**Texte du document**.
Mais attendu que le jugement relève à bon droit que l'article L. 59 du Livre des procédures fiscales n'était pas applicable en l'espèce, l'Administration ayant dû procéder par voie de taxation d'office, et que, dès lors, l'Administration n'avait pas à donner suite à la demande du contribuable de saisir la commission de conciliation, incompétente en l'espèce ; que le moyen n'est pas fondé ;

Sur le troisième moyen :

Attendu que M. X... fait enfin grief au jugement d'avoir rejeté sa demande de dégrèvement quant aux pénalités, alors, selon le moyen, qu'il ressort du jugement attaqué et des pièces de la procédure, spécialement de celles jointes à l'assignation, et qu'il n'a jamais été contesté qu'en application de l'article 1728 du Code général des impôts, une majoration de 40 %, soit 271 392 francs, a été mise en recouvrement en sus des droits d'enregistrement, au motif que M. X... n'avait pas présenté l'acte de cession dans le mois suivant la réception d'une mise en demeure d'avoir à le produire ; qu'il résulte de la jurisprudence de la Cour européenne des droits de l'homme qu'un système de majorations d'impôt ne se heurte pas à l'article 6 de la Convention européenne de sauvegarde des droits de l'homme et des libertés fondamentales pour autant que le contribuable puisse saisir de toute décision ainsi prise à son encontre un tribunal offrant les garanties de ce texte ; que la majoration prévue pour défaut de présentation d'un acte prévue à l'article 1727 du même Code constitue une sanction ayant le caractère d'une punition ; que l'article 1728 n'a pas institué à l'encontre de la décision de l'Administration un recours de pleine juridiction permettant au Tribunal de se prononcer sur le principe et le montant de la sanction ; qu'il ressort du jugement attaqué que M. X... avait, en concluant à titre subsidiaire à ce que les droits et intérêts de retard fussent ramenés à 659 482 francs, contesté la majoration de 271 392 francs et demandé à en être déchargé ; qu'il appartenait en tout état de cause au tribunal de grande instance d'écarter l'application de l'article 1728 du Code général des impôts en tant qu'il institue une majoration de 40 % ; qu'en maintenant cependant l'application de cette disposition et en ne déchargeant pas le contribuable de la majoration de 271 392 francs qui lui avait été assignée, le tribunal de grande instance a violé l'article 6-1 de la Convention européenne de sauvegarde des droits de l'homme, ensemble l'article 1728 du Code général des impôts ;

Mais attendu qu'il résulte des conclusions devant les juges du fond que le moyen n'a pas été soutenu devant le Tribunal ; que, nouveau et mélangé de fait et de droit en ce qu'il invite le juge à apprécier la proportionnalité de la sanction au comportement du contribuable, ce moyen est irrecevable ;

PAR CES MOTIFS :

REJETTE le pourvoi.

**Données enregistrées**.
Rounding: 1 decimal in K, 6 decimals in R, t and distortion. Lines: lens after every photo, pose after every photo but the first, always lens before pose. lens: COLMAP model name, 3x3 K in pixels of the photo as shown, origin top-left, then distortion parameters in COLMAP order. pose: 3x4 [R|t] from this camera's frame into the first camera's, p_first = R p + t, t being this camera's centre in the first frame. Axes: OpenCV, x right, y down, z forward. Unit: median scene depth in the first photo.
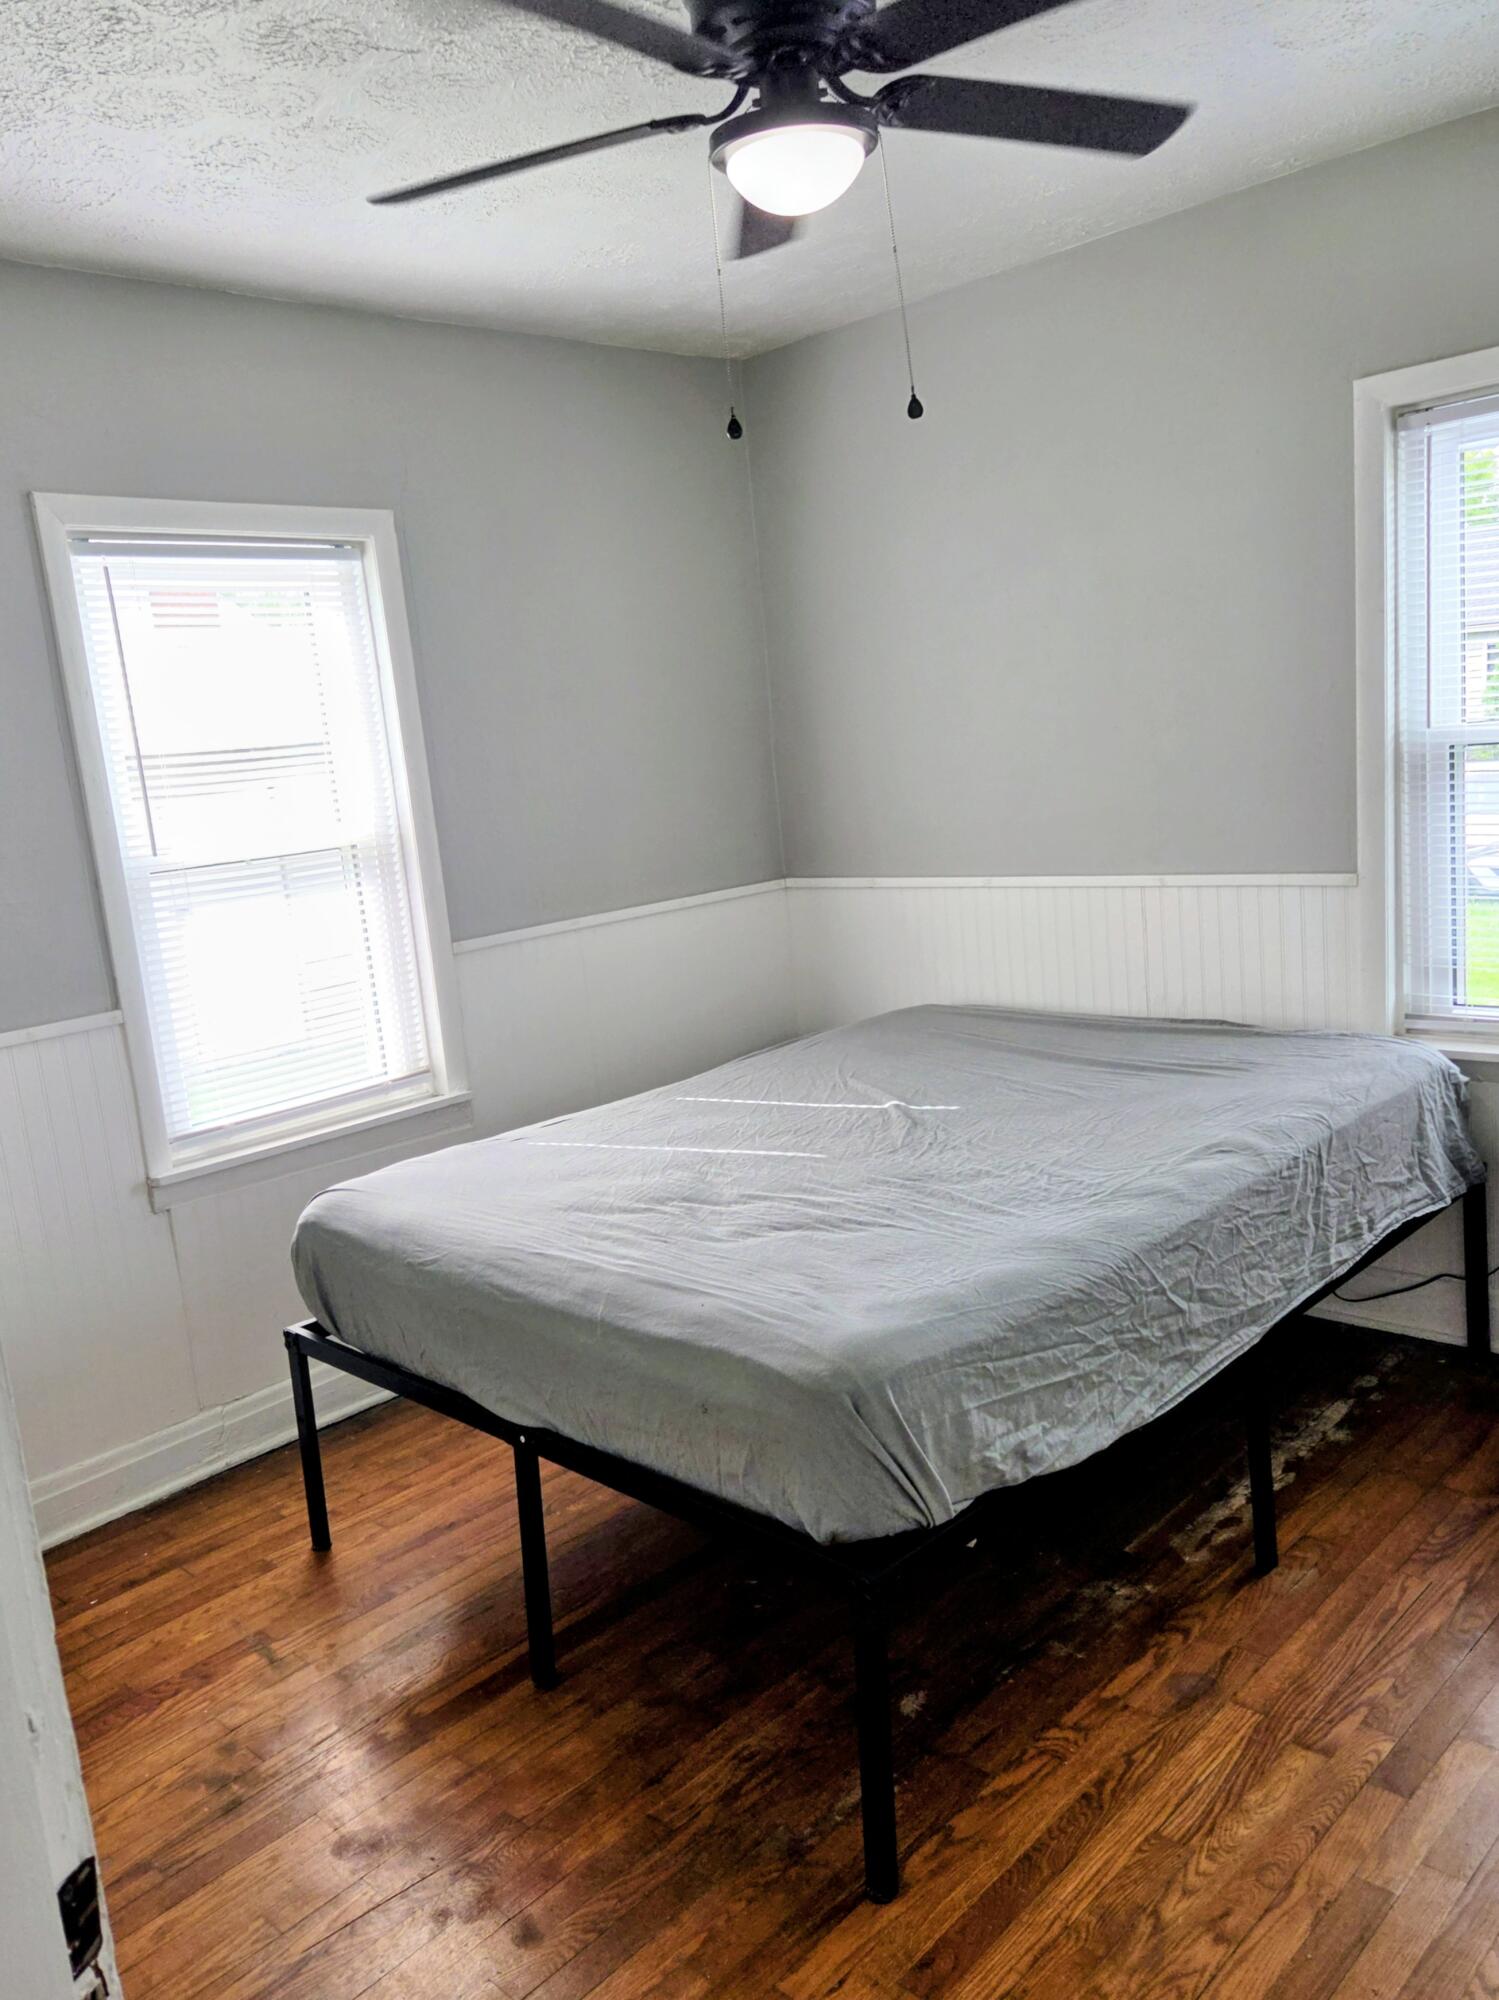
lens RADIAL K [[1568.4, 0, 752.4], [0, 1568.4, 1012.1], [0, 0, 1]] dist [0.108593, -0.002836]
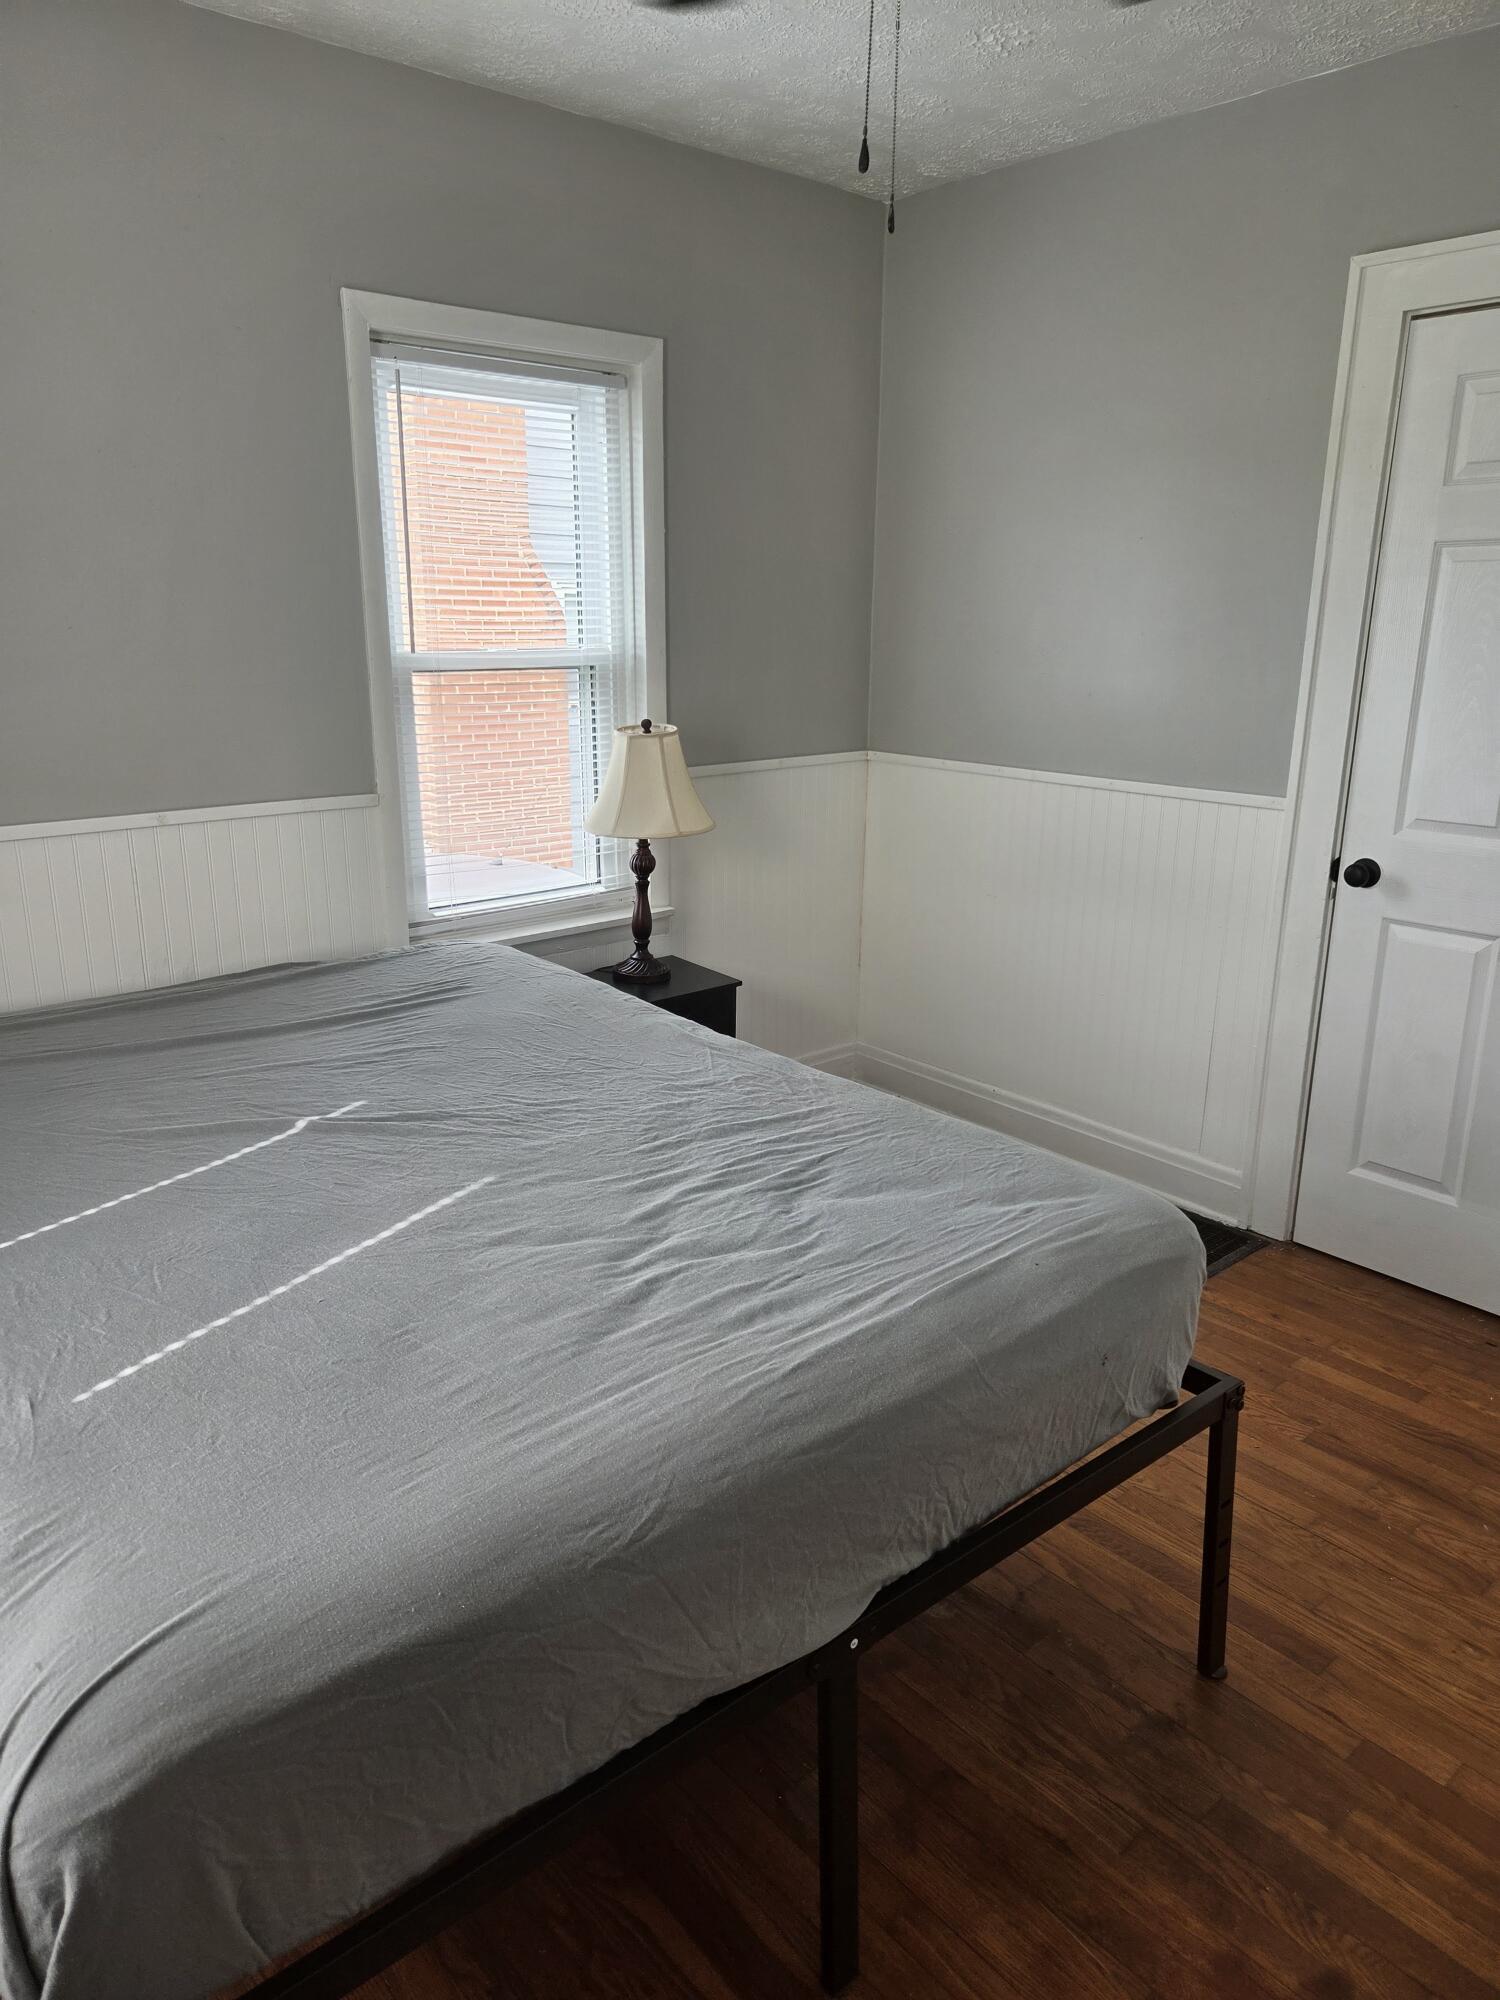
lens RADIAL K [[1347.9, 0, 746.4], [0, 1347.9, 994.9], [0, 0, 1]] dist [0.058775, -0.044242]
pose [[0.107202, -0.182270, 0.977387, -0.609769], [0.177343, 0.970793, 0.161589, -0.078545], [-0.978293, 0.156010, 0.136395, 0.882074]]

**Questions**.
#1 D'après le texte du document, quel montant représente la majoration de 40 % mise en recouvrement en sus des droits d'enregistrement ?
#2 Recopiez un passage du texte du document, en commençant par « Mais attendu qu'il » et en allant jusqu'à « REJETTE le pourvoi. » inclus.
#3 Expliquez, à partir du texte du document, pourquoi le troisième moyen est déclaré irrecevable.

**Réponses dans l'ordre**.
#1 271 392 francs.

#2
Mais attendu qu'il résulte des conclusions devant les juges du fond que le moyen n'a pas été soutenu devant le Tribunal ; que, nouveau et mélangé de fait et de droit en ce qu'il invite le juge à apprécier la proportionnalité de la sanction au comportement du contribuable, ce moyen est irrecevable ;

PAR CES MOTIFS :

REJETTE le pourvoi.

#3 Les conclusions déposées devant les juges du fond montrent que ce moyen n'a pas été soutenu devant le Tribunal. Il est donc nouveau, et il est mélangé de fait et de droit parce qu'il invite le juge à apprécier la proportionnalité de la sanction au comportement du contribuable.